Bunu tamamlayan Benjamin Netanyahu’nun şu ünlü açıklaması: Amerika kolay yönlendirebileceğiniz bir araçtır. (Washington Post, 16 Temmuz 2010)
Lafı uzatmaya gerek var mı?
Terörü İsrail üretiyor, Amerikalı ölüyor
Trump kabinesinde Savunma Bakanı olan Irak Savaşı’nda görev almış (E) Gen. James Mattis’in 2013 yılında CNN’den Wolf Blitzer’e yaptığı açıklama arşivlerde duruyor: CENTCOM komutanı olarak Amerikalıların İsrail’in ana destekçisi oldukları görüşü yüzünden çok zor günler yaşadığımı söylemeliyim. Bu nedenle, Filistinli Arap kardeşlerine yaptıklarımız yüzünden ılımlı Arap kesimler bizimle asla yan yana gözükmek istemiyorlar.
Benzer görüşleri üstelik bir rapor haline getirip Beyazsaray’a sunan ve raporunda, İsrail müttefikliği nedeniyle Amerika’nın Arap ve çok geniş İslam coğrafyasını kaybettiğini belirten (E) Gen. David Patreus’un ise başına neler geldiğini biliyoruz.
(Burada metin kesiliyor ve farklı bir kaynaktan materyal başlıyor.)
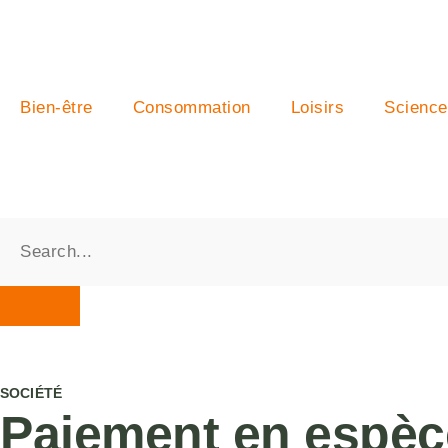
Bien-être
Consommation
Loisirs
Science
SOCIÉTÉ
Paiement en espèces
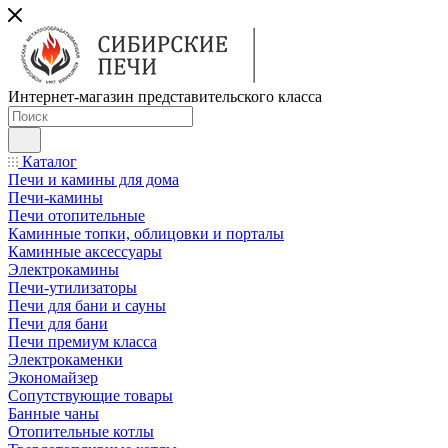
Интернет-магазин представительского класса
Каталог
Печи и камины для дома
Печи-камины
Печи отопительные
Каминные топки, облицовки и порталы
Каминные аксессуары
Электрокамины
Печи-утилизаторы
Печи для бани и сауны
Печи для бани
Печи премиум класса
Электрокаменки
Экономайзер
Сопутствующие товары
Банные чаны
Отопительные котлы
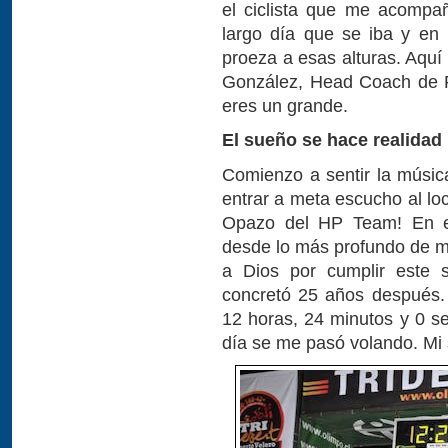
el ciclista que me acompañ
largo día que se iba y en 
proeza a esas alturas. Aqu
González, Head Coach de Fr
eres un grande.
El sueño se hace realidad
Comienzo a sentir la músic
entrar a meta escucho al lo
Opazo del HP Team! En es
desde lo más profundo de mí
a Dios por cumplir este
concretó 25 años después.
12 horas, 24 minutos y 0 s
día se me pasó volando. Mi 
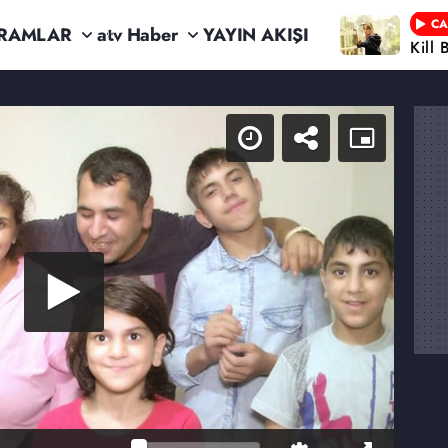
CA
RAMLAR
atv Haber
YAYIN AKIŞI
Kill 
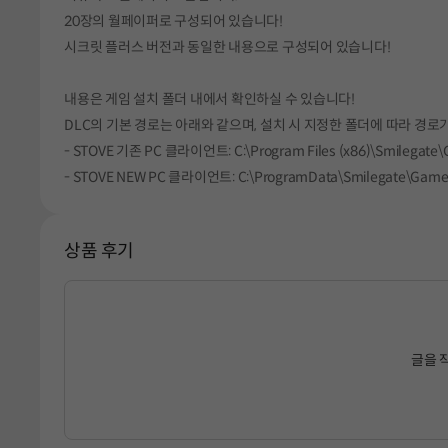
20장의 월페이퍼로 구성되어 있습니다!
시크릿 플러스 버전과 동일한 내용으로 구성되어 있습니다!
내용은 게임 설치 폴더 내에서 확인하실 수 있습니다!
DLC의 기본 경로는 아래와 같으며, 설치 시 지정한 폴더에 따라 경로가
- STOVE 기존 PC 클라이언트: C:\Program Files (x86)\Smilegate
- STOVE NEW PC 클라이언트: C:\ProgramData\Smilegate\Game
상품 후기
글을 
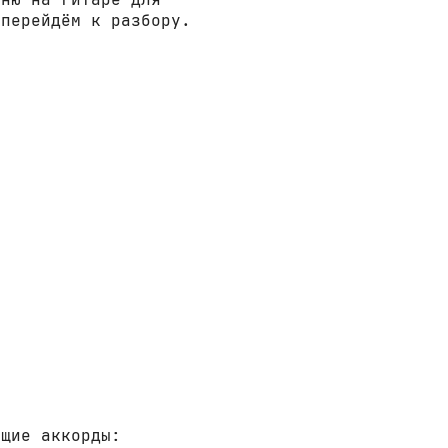
 перейдём к разбору.
ющие аккорды:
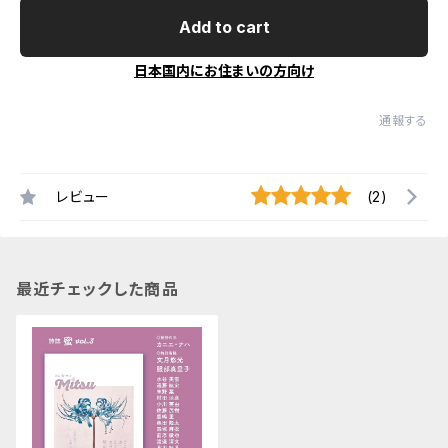
Add to cart
日本国内にお住まいの方向け
通報する
レビュー
(2)
最近チェックした商品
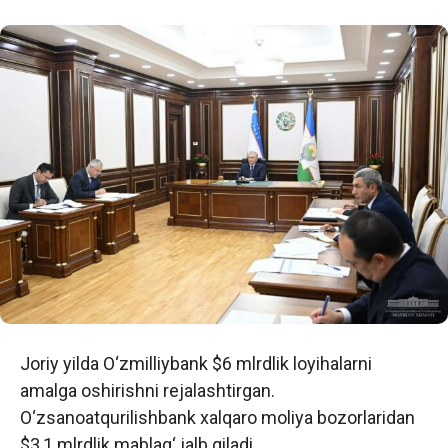
Joriy yilda O‘zmilliybank $6 mlrdlik loyihalarni
amalga oshirishni rejalashtirgan.
O‘zsanoatqurilishbank xalqaro moliya bozorlaridan
$3,1 mlrdlik mablag‘ jalb qiladi.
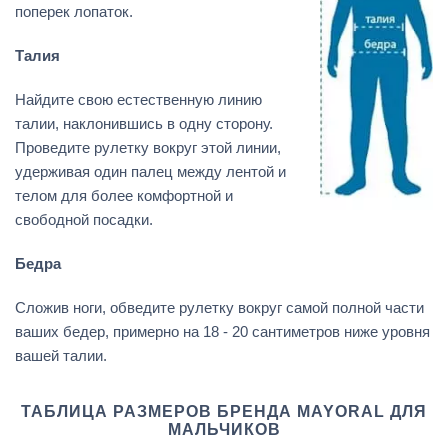
поперек лопаток.
Талия
Найдите свою естественную линию
талии, наклонившись в одну сторону.
Проведите рулетку вокруг этой линии,
удерживая один палец между лентой и
телом для более комфортной и
свободной посадки.
Бедра
Сложив ноги, обведите рулетку вокруг самой полной части
ваших бедер, примерно на 18 - 20 сантиметров ниже уровня
вашей талии.
ТАБЛИЦА РАЗМЕРОВ БРЕНДА MAYORAL ДЛЯ
МАЛЬЧИКОВ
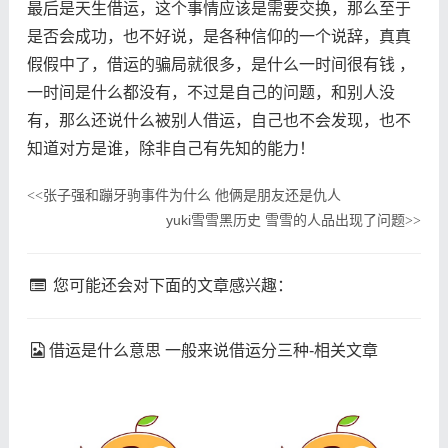
最后是天生借运，这个事情应该是需要交换，那么至于
是否会成功，也不好说，是各种信仰的一个说辞，真真
假假中了，借运的骗局就很多，是什么一时间很有钱 ，
一时间是什么都没有，不过是自己的问题，和别人没
有，那么还说什么被别人借运，自己也不会发现，也不
知道对方是谁，除非自己有先知的能力！
张子强和蹦牙驹事件为什么 他俩是朋友还是仇人
<<
yuki雪雪黑历史 雪雪的人品出现了问题
>>
您可能还会对下面的文章感兴趣：
借运是什么意思 一般来说借运分三种-相关文章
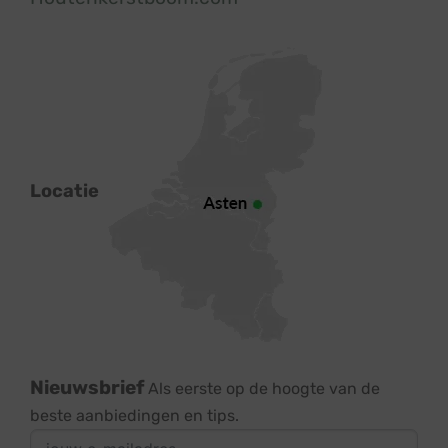
Locatie
Nieuwsbrief
Als eerste op de hoogte van de
beste aanbiedingen en tips.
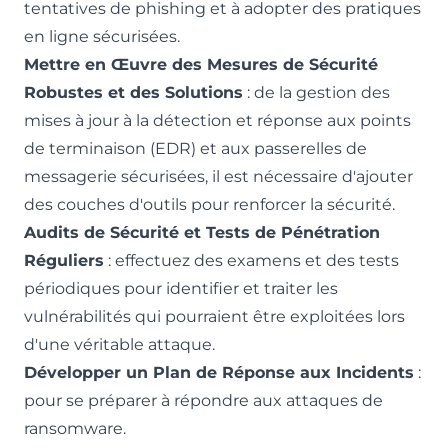
tentatives de phishing et à adopter des pratiques
en ligne sécurisées.
Mettre en Œuvre des Mesures de Sécurité
Robustes et des Solutions
: de la gestion des
mises à jour à la détection et réponse aux points
de terminaison (EDR) et aux
passerelles de
messagerie sécurisées
, il est nécessaire d'ajouter
des couches d'outils pour renforcer la sécurité.
Audits de Sécurité et Tests de Pénétration
Réguliers
: effectuez des examens et des tests
périodiques pour identifier et traiter les
vulnérabilités qui pourraient être exploitées lors
d'une véritable attaque.
Développer un Plan de Réponse aux Incidents
:
pour se préparer à répondre aux attaques de
ransomware.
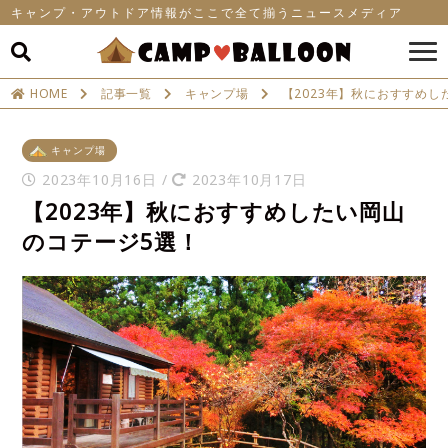
キャンプ・アウトドア情報がここで全て揃うニュースメディア
HOME
記事一覧
キャンプ場
【2023年】秋におすすめし
キャンプ場
2023年10月16日
/
2023年10月17日
【2023年】秋におすすめしたい岡山
のコテージ5選！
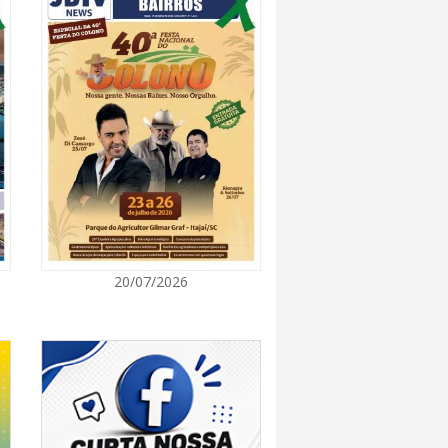
7:00
 Itapema segue com credenciamento aberto
e produtores culturais
7:00
taca no IDEB e conquista melhor resultado da
7:00
20/07/2026
endedor divulga agenda de capacitações e
ratuitas para agosto em Balneário Piçarras
7:00
nquista nota A+ na Capag do Tesouro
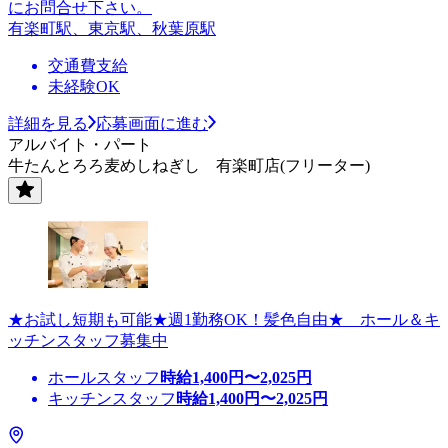
にお問合せ下さい。
有楽町駅、東京駅、秋葉原駅
交通費支給
未経験OK
詳細を見る
応募画面に進む
アルバイト・パート
牛たんとろろ麦めしねぎし 有楽町店(フリーター)
★お試し短期も可能★週1勤務OK！髪色自由★ ホール＆キ
ッチンスタッフ募集中
ホールスタッフ
時給
1,400
円〜
2,025
円
キッチンスタッフ
時給
1,400
円〜
2,025
円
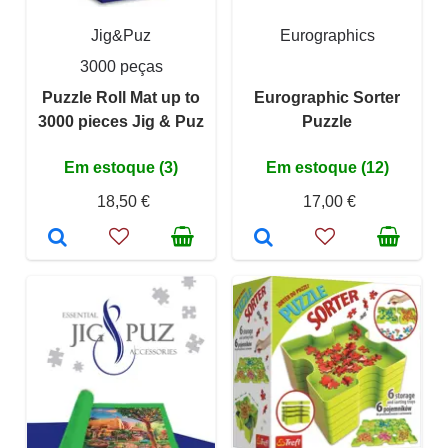
Jig&Puz
Eurographics
3000 peças
Puzzle Roll Mat up to
Eurographic Sorter
3000 pieces Jig & Puz
Puzzle
Em estoque (3)
Em estoque (12)
18,50 €
17,00 €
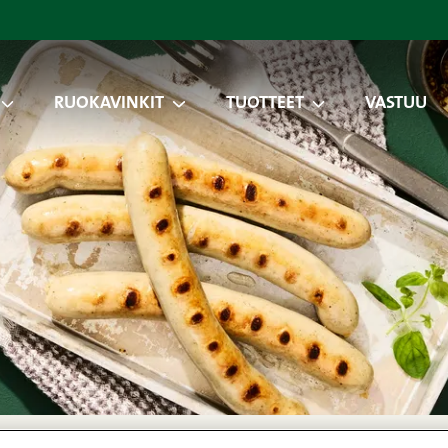
RUOKAVINKIT
TUOTTEET
VASTUU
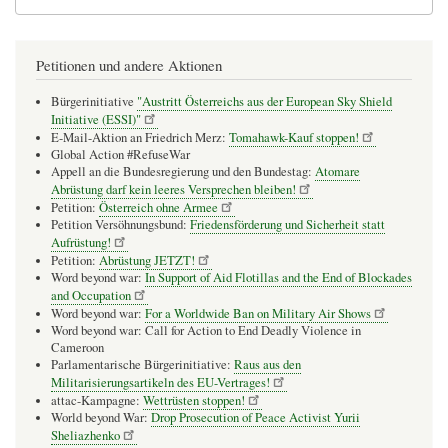
Petitionen und andere Aktionen
Bürgerinitiative
"Austritt Österreichs aus der European Sky Shield
Initiative (ESSI)"
E-Mail-Aktion an Friedrich Merz:
Tomahawk-Kauf stoppen!
Global Action #RefuseWar
Appell an die Bundesregierung und den Bundestag:
Atomare
Abrüstung darf kein leeres Versprechen bleiben!
Petition:
Österreich ohne Armee
Petition Versöhnungsbund:
Friedensförderung und Sicherheit statt
Aufrüstung!
Petition:
Abrüstung JETZT!
Word beyond war:
In Support of Aid Flotillas and the End of Blockades
and Occupation
Word beyond war:
For a Worldwide Ban on Military Air Shows
Word beyond war: Call for Action to End Deadly Violence in
Cameroon
Parlamentarische Bürgerinitiative:
Raus aus den
Militarisierungsartikeln des EU-Vertrages!
attac-Kampagne:
Wettrüsten stoppen!
World beyond War:
Drop Prosecution of Peace Activist Yurii
Sheliazhenko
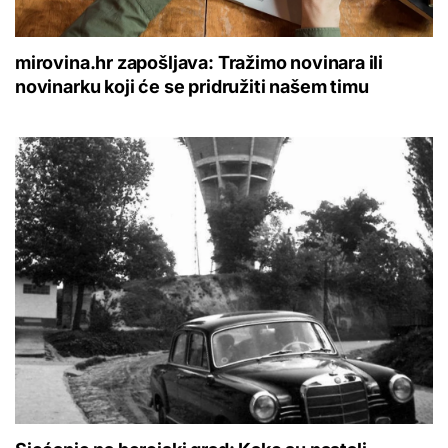
mirovina.hr zapošljava: Tražimo novinara ili
novinarku koji će se pridružiti našem timu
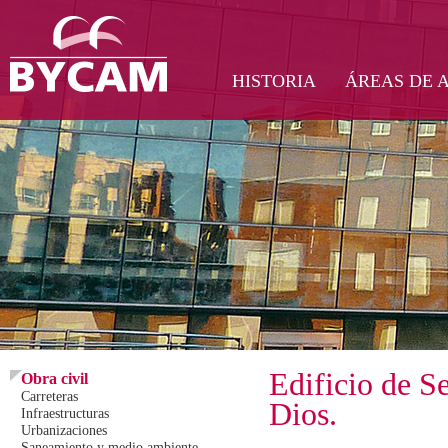
HISTORIA
ÁREAS DE 
Edificio de S
Obra civil
Carreteras
Dios.
Infraestructuras
Urbanizaciones
Saneamiento y medio ambiente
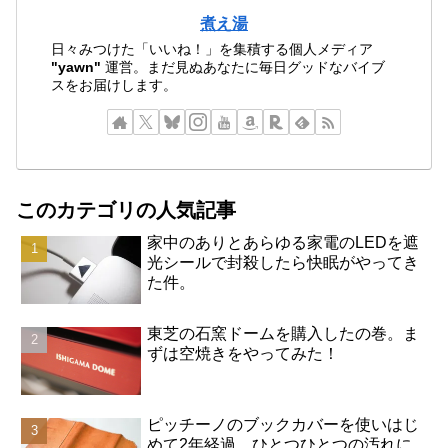
煮え湯
日々みつけた「いいね！」を集積する個人メディア
"yawn"
運営。まだ見ぬあなたに毎日グッドなバイブ
スをお届けします。
このカテゴリの人気記事
家中のありとあらゆる家電のLEDを遮
光シールで封殺したら快眠がやってき
た件。
東芝の石窯ドームを購入したの巻。ま
ずは空焼きをやってみた！
ピッチーノのブックカバーを使いはじ
めて2年経過。ひとつひとつの汚れに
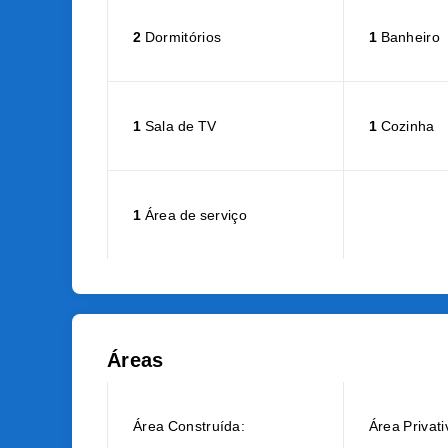
2
Dormitórios
1
Banheiro
1
Sala de TV
1
Cozinha
1
Área de serviço
Áreas
Área Construída:
Área Privati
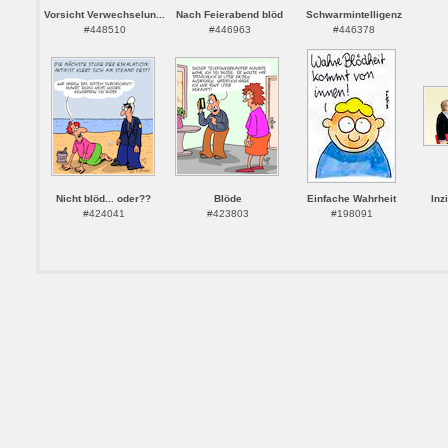
Vorsicht Verwechselun...
Nach Feierabend blöd
Schwarmintelligenz
#448510
#446963
#446378
Nicht blöd... oder??
Blöde
Einfache Wahrheit
Inz
#424041
#423803
#198091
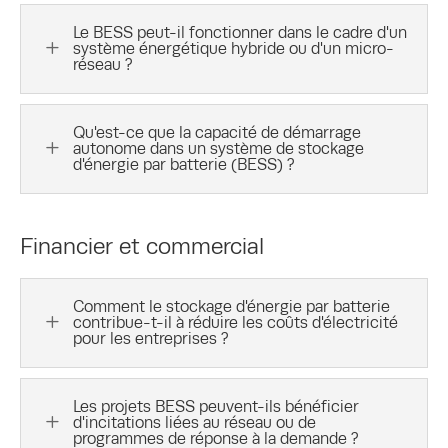
Le BESS peut-il fonctionner dans le cadre d'un
L
système énergétique hybride ou d'un micro-
réseau ?
Qu'est-ce que la capacité de démarrage
L
autonome dans un système de stockage
d'énergie par batterie (BESS) ?
Financier et commercial
Comment le stockage d'énergie par batterie
L
contribue-t-il à réduire les coûts d'électricité
pour les entreprises ?
Les projets BESS peuvent-ils bénéficier
L
d'incitations liées au réseau ou de
programmes de réponse à la demande ?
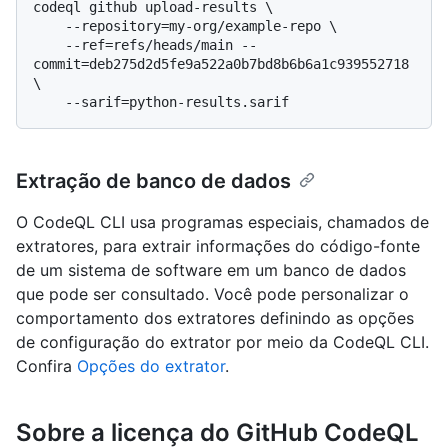
codeql github upload-results \

    --repository=my-org/example-repo \

    --ref=refs/heads/main --
commit=deb275d2d5fe9a522a0b7bd8b6b6a1c939552718 
\

Extração de banco de dados
O CodeQL CLI usa programas especiais, chamados de
extratores, para extrair informações do código-fonte
de um sistema de software em um banco de dados
que pode ser consultado. Você pode personalizar o
comportamento dos extratores definindo as opções
de configuração do extrator por meio da CodeQL CLI.
Confira
Opções do extrator
.
Sobre a licença do GitHub CodeQL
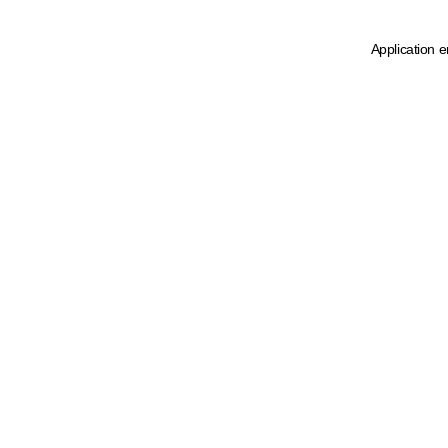
Application e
CIA Başkanlığı’ndan bir “gönül ilişkisi” nedeniyle istifaya zorlanmıştı!.. Komployu kimlerin kurduğu bugün de belli değil...
Aklı başında Amerikalı güvenlik uzmanlarının üzerinde birleştiği ana nokta, İsrail’in Batı Şeria’da artan Yahudi yerleşim birimleri ve askeri baskıları, Gazze ablukasını da Nazi Almanya’sının Varşova Yahudi gettosu kuşatmasına döndürmesi nedeniyle terörizme büyük zemin oluşturduğu yönünde.
Varılan ortak kanı, İsrail’in politikalarının Arap/Müslüman coğrafyasında radikalizmin yükselişine neden olduğudur.
Türkiye açık örnek
2009-Davos’ta Erdoğan’ın Peres’e “one minute” demesinden bu yana Amerika’yı kontrol eden neo-con/siyonist lobi Türkiye ile uğraşıyor, özellikle son 4 yılda yaşamadığımız kalmadı, daha da yaşıyoruz. Pekiyi, bu, Amerikan vergi mükelleflerinin çıkarına mı, hayır!..
Amerika’nın güçlü bir NATO müttefiki dururken, Ortadoğu’da YPG-PKK terör örgütüyle müttefik olmasındaki zilletlik Amerikalıların güvenliğine hizmet ediyor mu, hayır!..
İran gibi bir ülke Amerika’yı ne kadar tehdit edebilir, geçiniz, hal böyleyken Amerika’nın iki de bir İran’a karşı savaş tamtamı çalması “gerçek bir güvenlik refleksi” midir, hayır! Muhtemel bir ABD-İran savaşında Amerikan vergi mükelleflerinin ne çıkarı olacaktır, hiç!..
Bir Kudüs kararıyla dünyadaki 1.6 milyar Müslüman’ın nefretini kazanmış olmak, Amerika’nın geleceğine ne tür bir katkıda bulunacak, geçiniz.
Bağlayalım: Amerikalılar, güvenliklerini tehlikeye atan, paralarını ve ülkelerinin evlatlarını İsrail için kullanan neo-con/siyonist lobiden bir an önce kurtulmalıdır.
En yakın gördükleri müttefikleri geleceklerini ipotek altına almış durumda, batıyorlar.